Witt is a human biology major with a concentration in neuropathology, and she’s minoring in psychology. Her research experience thus far spans neuroscience, psychology, autoimmune pathology, and health in the developing world; and she says she’s interested in studying “any way that the brain or the nervous system can go awry.”
Witt, who plans to attend medical school after her scholarship tenure, works in the lab of neurologist Lawrence Steinman, MD, PhD, which seeks to understand the pathogenesis of autoimmune diseases, particularly multiple sclerosis. She’s using the lab to conduct research for her honors thesis, which focuses on the mechanisms of vitamin D in multiple sclerosis. She’s also involved with the Center for Interdisciplinary Brain Sciences Research and has participated in various studies related to autism and social cognition.

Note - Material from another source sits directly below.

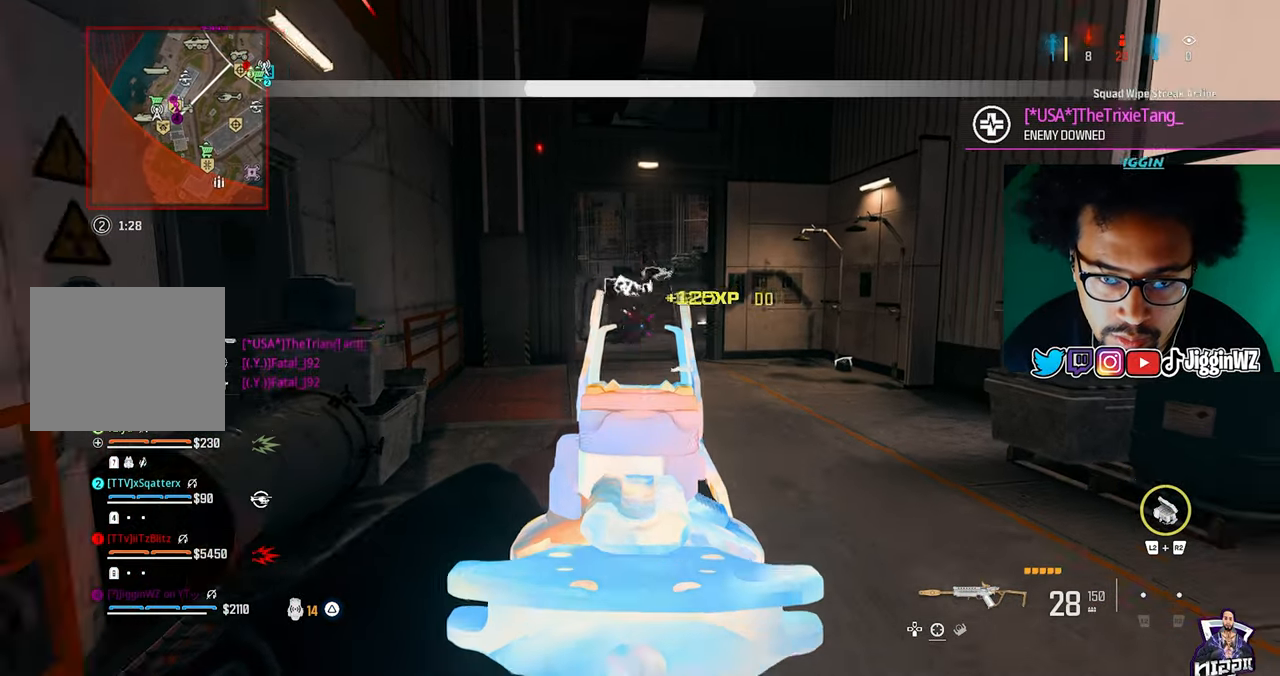
{"buttons": ["L1", "R1"], "left_stick": "down", "right_stick": "up", "events": [[133, "right_stick", "center"], [200, "right_stick", "up-right"], [233, "left_stick", "down"], [400, "right_stick", "up"]]}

After hearing about this honor, I reached out to Witt with some questions about her work and her future plans:
How did you become interested in this field?
I’m interested in MS for two reasons. On a personal level, I have seen the devastating impact of the disease first-hand as my uncle has the progressive form of MS. Watching his condition worsen, and seeing the impact it has had on his life and the life of my aunt and cousins, inspired me to research this horrible disorder.
On an intellectual level, I’m fascinated by the interaction between the immune system and the brain. I believe it’s an incredibly important area of research as the immune system is a contributing factor to numerous neurological diseases, from multiple sclerosis and autism to depression.
What makes Oxford a particularly appealing place for you to study? Who or what do you hope to work with there?
I’m interested in working with two neuroscientists who are experimental psychologists; they’re actually bridging the gap between experimental psychology and neuroscience, which are the two degrees I’m hoping to pursue while at Oxford. One is Elaine Fox, who researches cognitive biases, and the other is Catherine Harmer, [who studies the] pharmacological aspects of depression and how they affect cognitive biases, particularly with respect to depression and anxiety.
Are you interested in contextual understandings of disease or degeneration – its social roots? How does interdisciplinary work fit into your imagining of what you’re doing and would like to do?
That’s what my primary motivation going forward is: kind of connecting what I see in everyday life and how neurological [diseases] manifest and what I understand about them biologically. So what I’m really interested in is combining a fundamental understanding of psychology with clinical applications of neuroscience… Because I do think that… there’s still a wide gap between studying the brain on a molecular and cellular level, and studying it on a behavioral level.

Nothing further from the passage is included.